USING ARTIFICIAL INTELLIGENCE IN MENTAL HEALTH DIAGNOSIS
DOI:
https://doi.org/10.32689/maup.it.2023.1.8Keywords:
Depression, Psychometrics, Machine Learning, Software Engineering Patterns, Artificial Intelligence, Psychotherapy, Post-traumatic stress disorderAbstract
The purpose of this study is to review existing ways of diagnosing mental health disorders (specifically depression and post-traumatic stress disorder). We will dive deeper into the literature about the topic, including studies already conducted in this area and their results. To understand how up-to-date this question is, the research will also involve a series of interviews and surveys with psychotherapists, psychologists, and other mental health professionals with various years of experience to gain insights about their views on the potential applications of artificial intelligence in mental health diagnostics and learn more about the existing process of diagnosing different mental health issues.
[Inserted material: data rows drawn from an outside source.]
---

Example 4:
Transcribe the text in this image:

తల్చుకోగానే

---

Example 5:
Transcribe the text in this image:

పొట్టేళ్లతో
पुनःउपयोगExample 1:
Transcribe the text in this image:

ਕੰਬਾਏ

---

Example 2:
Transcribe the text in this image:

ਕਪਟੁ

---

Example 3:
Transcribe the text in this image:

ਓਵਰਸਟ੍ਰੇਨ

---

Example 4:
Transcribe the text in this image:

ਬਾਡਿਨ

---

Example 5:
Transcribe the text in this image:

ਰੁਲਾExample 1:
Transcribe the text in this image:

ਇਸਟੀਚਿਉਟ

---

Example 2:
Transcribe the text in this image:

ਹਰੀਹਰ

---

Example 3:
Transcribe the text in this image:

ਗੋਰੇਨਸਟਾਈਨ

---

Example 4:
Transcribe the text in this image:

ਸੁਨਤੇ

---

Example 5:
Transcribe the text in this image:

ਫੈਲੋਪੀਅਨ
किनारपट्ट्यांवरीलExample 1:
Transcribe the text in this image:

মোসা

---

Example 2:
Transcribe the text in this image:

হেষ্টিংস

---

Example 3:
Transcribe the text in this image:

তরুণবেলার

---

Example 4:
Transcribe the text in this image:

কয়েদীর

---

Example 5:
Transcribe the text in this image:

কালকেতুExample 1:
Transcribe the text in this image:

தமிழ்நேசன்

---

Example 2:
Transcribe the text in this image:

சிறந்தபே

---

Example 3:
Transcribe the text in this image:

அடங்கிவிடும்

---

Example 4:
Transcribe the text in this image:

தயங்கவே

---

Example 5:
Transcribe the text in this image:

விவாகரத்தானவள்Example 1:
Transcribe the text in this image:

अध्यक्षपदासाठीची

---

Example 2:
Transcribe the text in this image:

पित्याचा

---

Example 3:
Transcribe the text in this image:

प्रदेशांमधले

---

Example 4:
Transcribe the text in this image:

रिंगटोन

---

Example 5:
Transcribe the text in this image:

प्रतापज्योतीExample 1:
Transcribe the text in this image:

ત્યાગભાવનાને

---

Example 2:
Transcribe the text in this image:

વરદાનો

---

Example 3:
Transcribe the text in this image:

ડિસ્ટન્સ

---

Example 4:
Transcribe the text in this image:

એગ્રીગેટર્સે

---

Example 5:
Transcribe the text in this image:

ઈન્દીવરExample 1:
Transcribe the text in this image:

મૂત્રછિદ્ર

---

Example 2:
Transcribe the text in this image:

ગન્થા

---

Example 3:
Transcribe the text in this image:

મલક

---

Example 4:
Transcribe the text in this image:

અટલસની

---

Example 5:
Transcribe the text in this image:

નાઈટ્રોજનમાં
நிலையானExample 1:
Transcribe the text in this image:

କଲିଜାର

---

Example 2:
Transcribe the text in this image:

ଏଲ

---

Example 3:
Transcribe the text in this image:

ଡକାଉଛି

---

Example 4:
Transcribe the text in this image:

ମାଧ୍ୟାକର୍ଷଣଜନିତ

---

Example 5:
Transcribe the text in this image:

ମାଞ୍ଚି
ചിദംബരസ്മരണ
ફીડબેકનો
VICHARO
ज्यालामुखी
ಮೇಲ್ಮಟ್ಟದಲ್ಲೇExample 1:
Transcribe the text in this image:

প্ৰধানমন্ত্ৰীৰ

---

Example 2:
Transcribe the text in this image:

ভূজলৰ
Modern conditions create new trends in the development of the analysis of the psychological state of people, and it is worth understanding the effectiveness of existing methods, the impressions of practicing specialists to what extent current conditions change approaches to the analysis of the psychological state of a person and the search for ideas on how artificial intelligence can simplify their work and improve results. The findings of this study will provide an overview of the topic and give the proof or disproof of the concept of using the artificial intelligence methods for the diagnostic process and speeding up the treatment process. Besides, the study could provide a set of criteria that can be used to evaluate the effectiveness of different methods of artificial intelligence for these purposes. This could include metrics related to the accuracy, efficiency, and ethical considerations. An additional outcome could be a better understanding of the potential benefits and drawbacks of using artificial intelligence in this context, which could inform future researchers and developers in this field. Ultimately, this study aims to contribute to the ongoing conversation about how technology can be used to improve mental health care and outcomes.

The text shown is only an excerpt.